# [Provided passage]
###

Thanks to Marcin Wichary for letting me know that my 1997/1998 Interfaces article “Hands across the Screen” was just named in “Best Tech Writing of the Week” at The Verge. Some years ago Marcin reprinted the article in his GUIdebook: Graphical User Interface gallery, and The Verge picked it up from there.
Hands across the screen is about why we have scroll bars on the right-hand side, even though it makes more sense to have them on the left, close to our visual attention for text. The answer, I suggested, was that we mentally ‘imagine’ our hand crossing the screen, so a left-hand scroll-bar seems ‘wrong’, even though it is better (more on this later).
Any appreciation is obviously gratifying, but this is particularly so because it is a 15 year old article being picked up as ‘breaking’ technology news.
Interestingly, but perhaps not inconsequentially, the article was itself both addressing an issue current in 1997 and also looking back more than 15 years to the design of the Xerox Star and other early Xerox GUI in the late 1970s early 1980s as well as work at York in the mid 1980s.
Of course this should always be the case in academic writing: if the horizon is (only) 3-5 years leave it to industry. Academic research certainly can be relevant today (and the article in question was in 1997), but if it does not have the likelihood of being useful in 10–20 years, then it is not research.
At the turn of the Millenium I wrote in my regular HCI Education column for SIGCHI Bulletin:
“Pick up a recent CHI conference proceedings and turn to a paper at random. Now look at its bibliography – how many references are there to papers or books written before 1990 (or even before 1995)? Where there are older references, look where they come from — you’ll probably find most are in other disciplines: experimental psychology, physiology, education. If our research papers find no value in the HCI literature more than 5 years ago, then what value has today’s HCI got in 5 years time? Without enduring principles we ought to be teaching vocational training courses not academic college degrees.”
(“the past, the future, and the wisdom of fools“, SIGCHI Bulletin, April 2000)
At the time about 90% of CHI citations were either to work in the last 5 years, or to the authors’ own work, to me that indicated a discipline in trouble — I wonder if it is any better today?
When revising the HCI textbook I am always pleased at the things that do not need revising — indeed some parts have hardly needed revising since the first edition in 1992. These parts seem particularly important in education – if something has remained valuable for 10, 15, 20 years, then it is likely to still be valuable to your students in a further 10, 15, 20 years. Likewise the things that are out of date after 5 years, even when revised, are also likely to be useless to your students even before they have graduated.
In fact, I have always been pleased with Hands across the Screen, even though it was short, and not published in a major conference or journal. It had its roots in an experiment in my first every academic job at York in the mid-1980s, when we struggled to understand why the ‘obvious’ position for scroll arrows (bottom right) turned out to not work well. After a detailed analysis, we worked out that in fact the top-left was the best place (with some other manipulations), and this analysis was verified in use.
As an important meta-lesson what looked right turned out not to be right. User studies showed that it was wrong, but not how to put it right, and it was detailed analysis that filled the vital design gap. However, even when we knew what was right it still looked wrong. It was only years later (in 1997) that I realised that the discrepancy was because one mentally imagined a hand reaching across the screen, even though really one was using a mouse on the desk surface.

###

# [Supplied information]
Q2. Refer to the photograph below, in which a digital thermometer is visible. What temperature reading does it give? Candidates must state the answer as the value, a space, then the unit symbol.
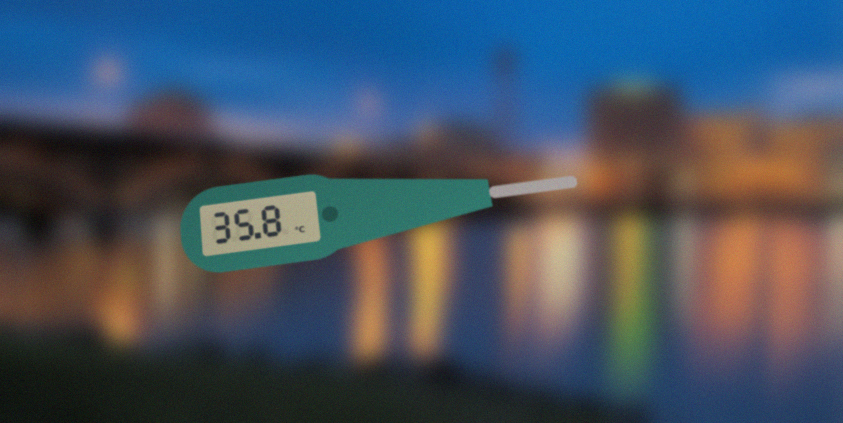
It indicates 35.8 °C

###

# [Set of tasks]
1. Which disciplines does the quoted column in the post on scroll-bar placement name as the likely source of the older references in CHI bibliographies?
2. How would the post on scroll-bar placement go on? Write the continuation that follows its final sentence.

# [Answers by task]
1. Experimental psychology, physiology and education.

2.
Visual (and other) impressions of designers and users can be wrong; as in any mature field, quite formal, detailed analysis is necessary to compliment even the most experienced designer’s intuitions.
The original interfaces article was followed by an even shorter subsidiary article “Sinister Scrollbar in the Xerox Star Xplained“, that delved into the history of the direction of scroll arrows on a scrollbar, and how they arose partly from a mistake when Apple took over the Star designs! This is particularly interesting today given Apple’s perverse decision to remove scroll arrows completely — scrolling now feels like a Monti Carlo exercise, hoping you end up in the right place!
However, while it is important to find underlying principles, theories and explanations that stand the test of time, the application of these will certainly change. Whilst, for an old mouse + screen PC, the visual ‘hands across the screen’ impression was ‘wrong’ in terms of real use experience, now touch devices such as the iPad have changed this. It really is a good idea to have the scrollbar on the left right so that you don’t cover up the screen as you scroll. Or to be precise it is good if you are right handed. But look hard, there are never options to change this for left-handed users — is this not a discrimination issue? To be fair tabs and menu items are normally found at the top of the screen equally bad for all. As with the scroll arrows, it seems that Apple long ago gave up any pretense of caring for basic usability of ergonomics (one day those class actions will come from a crippled generation!) — if people buy because of visual and tactile design, why bother? And where Apple lead the rest of the market follows 🙁
Actually it is not as easy as simply moving buttons around the screen; we have expectations from large screen GUI interfaces that we bring to the small screen, so any non-standard positioning needs to be particularly clear graphically. However, the diverse location of items on web pages and often bespoke design of mobile apps, whilst bringing their own problems of inconsistency, do give a little more flexibility.
So today, as you design, do think “hands”, and left hands as well as right hands!
And in 15 years time, who knows what we’ll have in our hands, but let’s see if the same deep principles still remain.
> “It really is a good idea to have the scrollbar on the left so that you don’t cover up the screen as you scroll.”
Shouldn’t that be “right” instead of “left”? 🙂
Interesting article. I find the technical evolution of input devices justifying an “illogical” decision tens of years later particularly amusing.
absolutely – fixed it!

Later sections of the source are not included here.